现任大寨党支部书记高玉良同我们熟人重逢,以诚相见。他说:“起头咋也不信服外边闹‘大包干’。可是,实际那时大寨内部,用老办法也推不动了。干部呐喊去庄稼地里锄草,大家去了只锄地边边,荒地还是出现了。”
“1983年,县里和公社帮助搞了‘包干’到户,大寨却谁也不敢起头动。后来让党员先动,群众哗啦都动了。”
“这一年‘磨不推自转’,以前喊了多年的总产上百万,就在这时第一次实现了。”
大寨过去拿批判“庄稼人搞买卖”当经验向全国介绍。现在不仅有了买车跑运输、开店铺做买卖的个体户,也有了集体开办的企业。
世事旋转。如今在改革洪流中,大寨人的思想观念和经济模式都大变了。一向给人印象面冷寡言,前几年又满腹怨气的梁便良,也变得开朗了。他看到大寨比外边落后了,心里很是着急。现在,他们又贷款筹资,正在建一个年产值400多万元的化工厂。县委书记高起祥一次到大寨,有意当着梁便良说:“你们要是早起步就早变样了!”便良朝他哈哈一笑,也回敬他:“还怪你们领导不早领我们去外边看看人家,开开眼界!”
曾被遗弃的角落中
从昔阳县城沿松溪河畔顺流而下,行约30多公里,那是昔日在割“尾巴”运动中,被视为富有创造精神的冶头镇。由此再往东南攀山越涧,有个远离公路的偏僻山庄叫水磨头。
支部书记李怀如说:“在‘学大寨’年月,水磨头缺粮、缺钱,年年要吃国家返销粮。”
那时,全村百十来户人家,离乡外迁的就有八九户。还有一部分人去外乡下煤窑,对付上边是偷着干,其实在村里不过是公开的秘密。
转入改革年代,政策开放了。靠山吃山,靠水吃水。水磨头本来就是因有股天赐的山泉,碾米磨面早就以泉水为动力而得名。这时便因山因水制宜,办成了两桩大事。
一桩是从1978年动工,到1984年打通了一个石山洞,改河造地,新添近百亩河滩水地,种上了水稻,加上这些年实行家庭承包,在水磨头终于实现了够吃略有富余。
另一桩是利用村前那股山泉,到去年国庆前后建成一个养鱼场。现在已建有一大片水面,投养红鳟鱼和鲤鱼4万多尾。今年,光红鳟鱼已赚回收入几万元。
既有此一本万利的资源,当年昔阳把“大批促大干”喊得撼天震地,水磨头何以旧貌未改,毫无行动?

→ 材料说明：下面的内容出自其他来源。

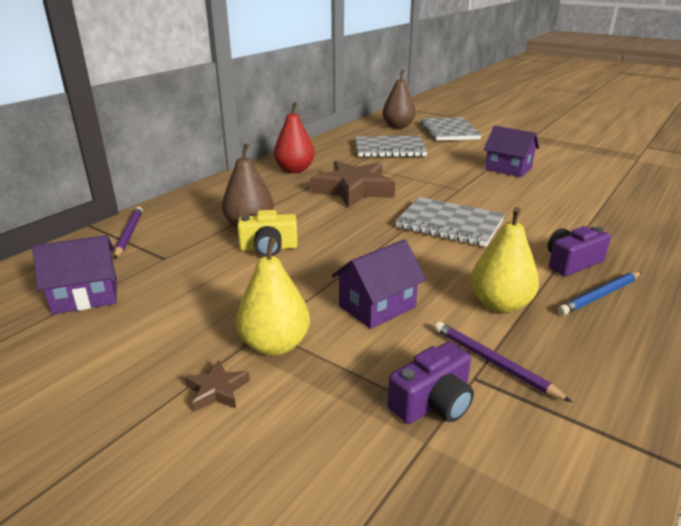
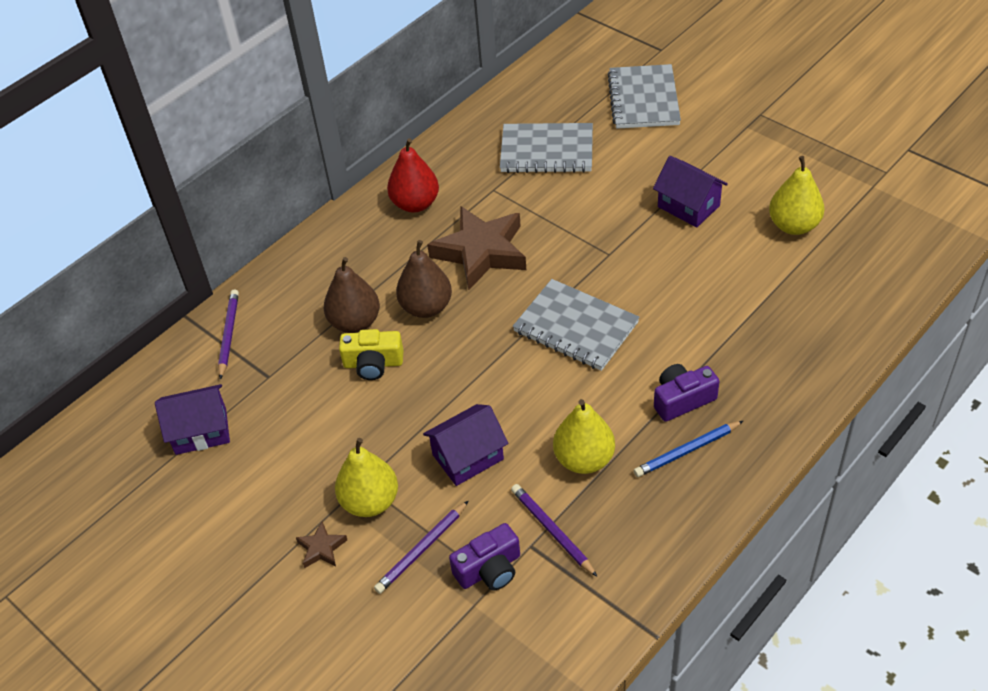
camera: 10 degrees right, 20 degrees up
(343, 386) = (421, 549): none -> purple pencil
(398, 126) = (574, 83): brown pear -> brown pear (426, 307)
(594, 175) = (793, 225): none -> yellow pear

经向主人询问,原来那时县里、公社搞典型、摆工程,是服从“政治”需要,多在公路边、人面面。像水磨头这类参观者难于见到的地方,自然成了那个时候被遗弃的角落。每到秋后,他们的劳力便被调去参加为公路边上的冶头、东固壁的大会战。真正是“种了别人的地,荒了自己的田”。
不过,他们也有“一分为二”的哲学头脑,主人说道,他们打通山洞、改河造地的思路、胆略和气派,还是从当年的“大干”中得到了启示。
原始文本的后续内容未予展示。